Branzino - Dicentrarchus labrax
Dicentrarchus labrax, commonly known as European bass or Sea bass is a marine and brackish water fish of the Moronidae family. Dicentrarchus labrax spigola branzino intotheblue.it
The European bass (Dicentrarchus labrax) is a primarily ocean-going fish native to the waters off Europe‘s western and southern and Africa‘s northern coasts, though it can also be found in shallow coastal waters and river mouths during the summer months. It is one of only six species in its family, Moronidae, collectively called the temperate basses.
It is both fished and raised commercially, and is considered to be the most important fish currently cultured in the Mediterranean. In Ireland and the United Kingdom, the popular restaurant fish sold and consumed as sea bass is exclusively the European bass. In North America it is widely known by its Italian name branzino.

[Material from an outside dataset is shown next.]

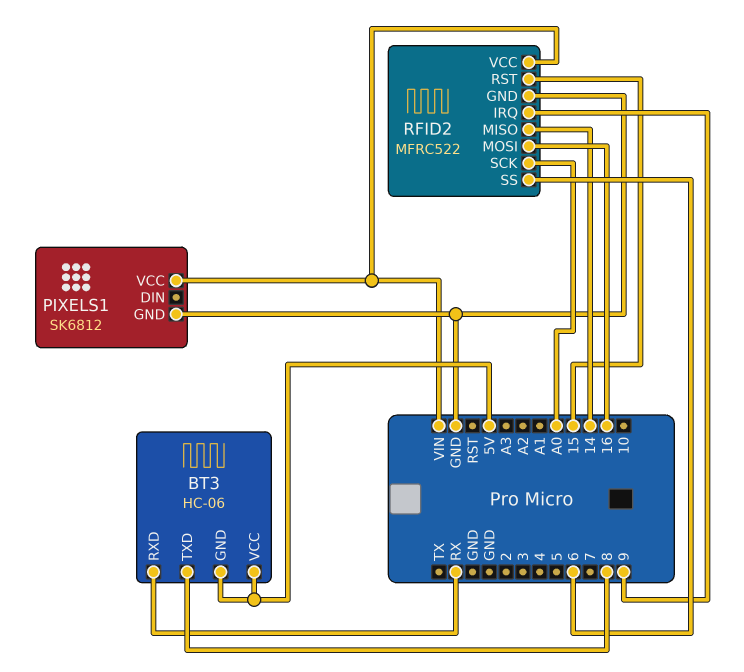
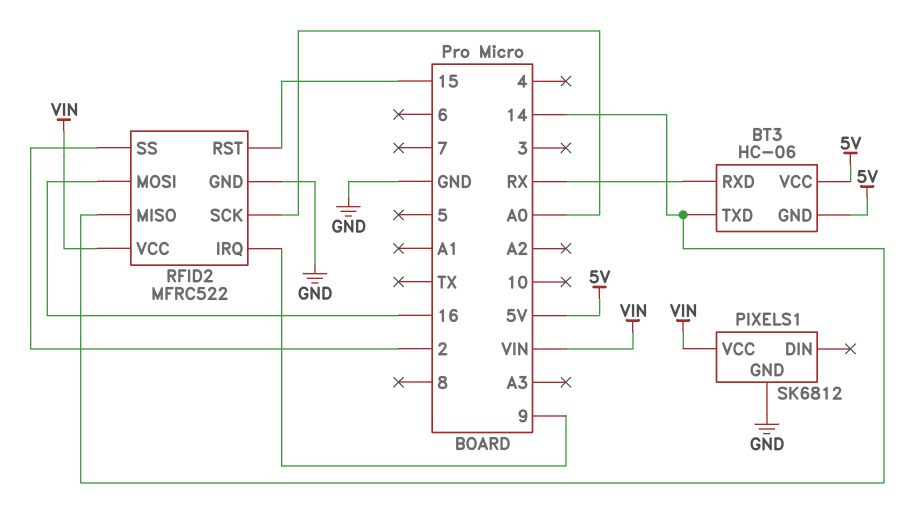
BT3 pin TXD: 8 -> 14
RFID2 pin SS: 6 -> 2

Dicentrarchus labrax spigola branzino intotheblue.it
European bass can reach sizes of up to 1 m (3.3 ft) in length and 12 kg (26 lb) in weight, though the most common size is only about half of that at 0.5 m (1.6 ft). Individuals are silvery grey in color and sometimes a dark-bluish color on the back.

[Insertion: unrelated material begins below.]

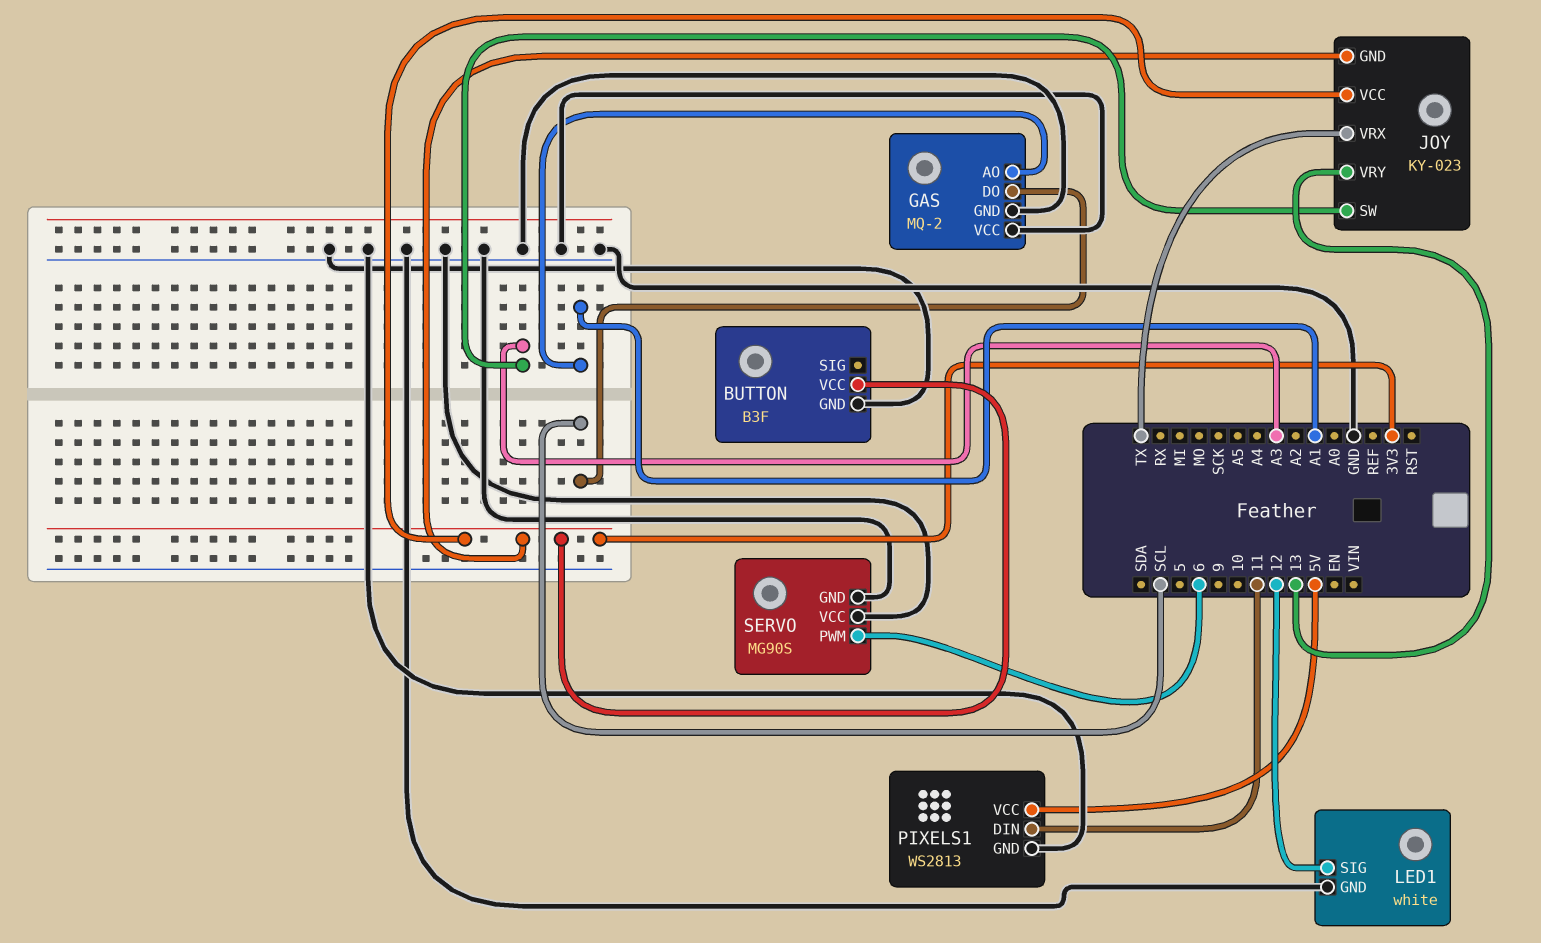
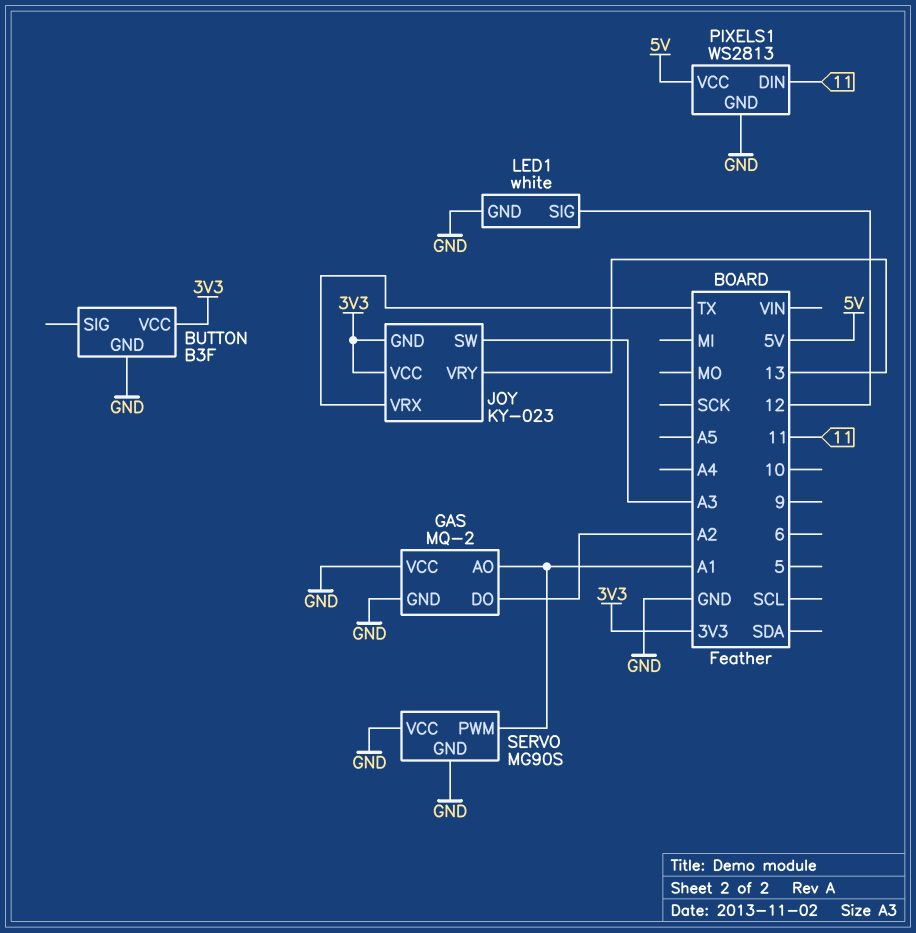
GAS pin DO: SCL -> A2
SERVO pin PWM: 6 -> A1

Juveniles form schools and feed on invertebrates, while adults are less social and prefer to consume other fish. They are generally found in the littoral zone near the banks of rivers, lagoons, and estuaries during the summer, and migrate offshore during the winter. Despite being a sought-after gamefish, it is listed as Least Concern by the International Union for the Conservation of Nature because it is widespread and there are no known major threats.
Distribution and habitat
Its habitats include estuaries, lagoons, coastal waters, and rivers. It is found in the waters in and around Europe, including the eastern Atlantic Ocean(from Norway to Senegal), the Mediterranean Sea, and the Black Sea.It is a seasonally migratory species, moving further inshore and north in summer.
Diet and behaviour
It is mostly a night hunter, feeding on small fish, polychaetes, cephalopods, and crustaceans. They spawn from March to June, mostly in inshore waters. As fry they are pelagic, but as they develop they move into estuaries, where they stay for a year or two.